Erró « Il ne faut jamais penser qu’on a tout fini ! »

Il y a peu, la jeune marque de montres française Charlie paris associée à la galerie Loeve&Co a édité une montre dessinée par le célèbre peintre islandais Erró. Un artiste infatigable, qui a fait du temps l’une de ses obsessions.

Texte Aymeric Mantoux

En dépit de ses 92 ans, le peintre de la figuration narrative conserve une fraîcheur et une modernité éclatantes. Drôle de personnage que cet ogre islandais, parfois considéré comme une sorte de Falstaff. « Erró, c’est Picasso », assure d’une façon définitive le galeriste et critique d’art Stéphane Corréard. En près de 70 ans de création, de peintures et de collages, il révèle un esprit pop qui dissimule souvent l’acuité et la pertinence de sa réflexion sur l’art en général et sur le sien en particulier. Il n’a jamais peint que le présent. Captivé par le monde qui l’entoure, il y puise son inspiration. Face à « l’incessant flot d’images et d’événements », Erró jubile et manie les ciseaux et la colle. Avec avidité, une inlassable curiosité, il pioche dans la BD, autant que dans Léger ou Picasso, les journaux et les revues, les mangas, autant que Mao. « Tout, absolument tout, a déjà été photographié, filmé, dessiné, alors pourquoi vouloir créer encore de nouvelles images ? »,a-t-il coutume de dire. 

Lui a traversé les courants, les siècles même, et on redécouvre aujourd’hui son apport majeur à l’art de notre temps. Erró, en islandais, signifie « Maintenant, c’est calme ». L’artiste s’était inventé ce pseudonyme parce que l’étrangeté de ses prénom et nom d’état civil – Guðmundur Guðmundsson –, risquait en effet de compliquer ses débuts de carrière en France, au début des années 1950… Soixante-dix ans après, d’exposition en rétrospective, il travaille toujours sans relâche.

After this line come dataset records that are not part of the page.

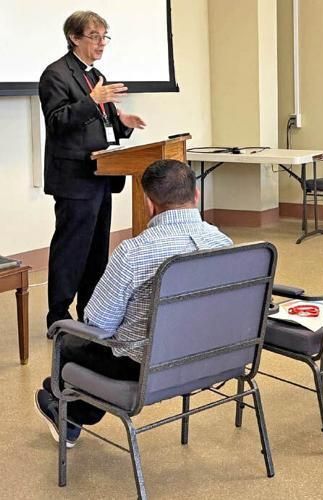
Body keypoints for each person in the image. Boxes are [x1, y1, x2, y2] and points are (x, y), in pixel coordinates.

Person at [35, 160, 232, 447]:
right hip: (210, 358)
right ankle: (64, 402)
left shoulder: (134, 252)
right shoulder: (222, 242)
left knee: (69, 343)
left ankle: (69, 411)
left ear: (148, 203)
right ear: (196, 194)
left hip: (146, 369)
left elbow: (97, 324)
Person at [39, 11, 146, 327]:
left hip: (101, 173)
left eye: (105, 36)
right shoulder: (55, 74)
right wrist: (92, 99)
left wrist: (121, 123)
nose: (102, 43)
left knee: (98, 250)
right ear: (74, 37)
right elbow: (58, 122)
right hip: (74, 177)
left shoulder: (94, 74)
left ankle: (90, 311)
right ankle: (58, 315)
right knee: (71, 248)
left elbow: (101, 121)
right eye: (95, 36)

Montre automatique, au boîtier acier, l’Amazone par Erró a été éditée à 100 exemplaires seulement. Elle représente le visage d’une amazone masquée. © DR

3 questions à Erró

D’où vient votre énergie ? 
J’ai fait tout ce que j’avais promis de faire jusque-là. Maintenant j’essaie de prévoir moins d’expositions et je n’ai gardé que peu de galeries. Quand je ne travaille pas, je suis très fatigué, mais quand je travaille, la journée passe en dix minutes et la semaine en un jour ! Ça a l’air bête, mais c’est comme ça ! Il ne faut jamais penser qu’on a tout fini. C’est faux, il y a toujours du nouveau.

Qu’est-ce qui fait que vos images parlent au public de 7 à 77 ans ?
C’est extraordinaire, ce flot d’images, d’événements qui sont oubliés en deux jours. C’est pourquoi je suis d’autant plus content quand on me demande de reproduire mes tableaux dans des livres scolaires – Mao Tsé-toung le plus souvent. Qu’on y introduise de l’art, que l’on pense que les jeunes auront envie de les voir… Peut-être que le style bande dessinée est plus lisible pour eux. 

Comment expliquez-vous votre longévité ?
Je n’ai jamais eu de cesse que de regarder mon époque, et d’observer ce qui se faisait. La modernité, la BD, l’actualité, tout m’inspire. Il y a des allers-retours dans mon travail, des obsessions. Ce sont ces correspondances qui nous permettent justement de ne pas refaire le même tableau toute notre vie. Moi j’ai aimé changer à chaque exposition, réaliser de nouvelles séries qui n’ont rien à voir avec les précédentes. Mon style a évolué, en quête de couleur, de gaieté. J’ai pris mon pied pour réaliser mes œuvres, j’espère que ça se voit ! Artiste est un métier formidable. J’ai toujours été et je serai toujours un ardent défenseur de l’humain, des gens, de ce qui nous entoure, de la figuration pour ce qu’elle est. Le reflet, conforme ou difforme, d’une certaine réalité. Quand j’étais jeune artiste, si tu peignais, tu étais destiné à faire des portraits à Montmartre ou à mourir de faim. J’ai bien fait de persévérer.

Article paru dans le numéro 138 d’Hôtel & Lodge.